Calon Bupati Kolaka Tersandung Kasus Aspal Usang

Editor : |Senin , 08 Juli 2013 - 00:39:23 WIB | Dibaca : 758 Kali |

foto: Ist

@IRNewscom I Kolaka, Sultra: Calon bupati Ahmad Safei, yang adalah mantan Sekretaris Daerah Kabupaten Kolaka, Sulawesi Tenggara, kembali didera kasus bantuan 6.000 ton aspal tahun 2002 yang dianggap telah usang karena permasalahannya telah diselesaikan.

Menurut Safei di Kolaka, Minggu(7/7), sejak tahun 2002 kasus bantuan aspal dari pemerintah pusat itu bergejolak, dirinya telah beberapa kali diperiksa oleh pihak kejaksaan setempat.

"Dalam pemeriksaan itu pihak kejaksaan tidak menemukan potensi kerugian negara," katanya saat ditemui di posko pemenangan dirinya bersama pasangannya yang disebut "SMS-Berjaya".

Safei juga menceritakan kronologi kejadian saat pemerintah daerah Kolaka mendapatkan bantuan aspal sebanyak 6.000 ton yang harus diambil dari Kabupaten Buton.

"Saat itu pemda kemudian dibebani biayai transportasi atau pengangkutan aspal tersebut dari Buton ke Kolaka," jelasnya.

Pengangkutan aspal itu, lanjut dia, kemudian dikerjasamakan dengan salah satu pengusaha di Kota Baubau, dengan proses pengiriman dua tahap.

"Tahap pertama diangkut sebanyak 3.000 ton menggunakan tongkang dan berhasil sampai di Kolaka secara utuh," kata Safei.

Namun pengangkutan aspal tahap kedua tidak berjalan mulus akibat faktor cuaca tidak bersahabat. Tagboat yang menarik tongkang saat itu dihantam ombak.

"Atas berbagai pertimbangan, kapten tagboat saat itu memilih memutus tali penarik tongkang, sehingga terombang-ambing dan kandas di karang. Badan tongkang kemudian mengalami robek," jelasnya.

Mungkin, kata Safei, sebagian aspal di dalam tongkang saat itu tumpah ke laut, namun pihak perusahaan pengangkutan tetap berupaya untuk membawa sisanya sebanyak 2.000 ton ke Kolaka.

"Jadi tongkang saat itu tidak tenggelam, hanya mengalami robek sehingga sebagian aspal jatuh ke laut.

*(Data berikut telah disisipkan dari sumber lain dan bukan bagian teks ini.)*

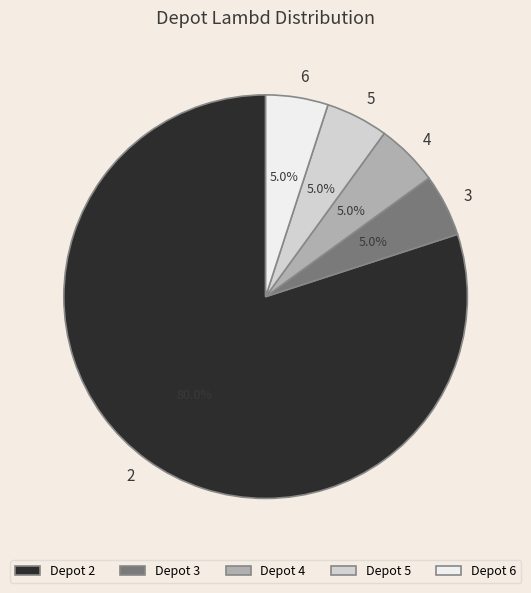

Which slice is the largest?

Depot 2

Itu ada berita acaranya yang ditandatangani oleh nahkoda kapal, pemilik ekspedisi muatan kapal (EMKL) dan saya sendiri, saat itu selaku kepala Bagian Pembangunan," katanya menjelaskan.

Terkait kasus aspal itu yang saat ini kembali dimunculkan, Safei menyerahkan sepenuhnya kepada aparat penegak hukum untuk menangani sesuai ketentuan yang berlaku. Hal itu mengingat permasalahan tersebut bukan persoalan pribadi, melainkan kelembagaan.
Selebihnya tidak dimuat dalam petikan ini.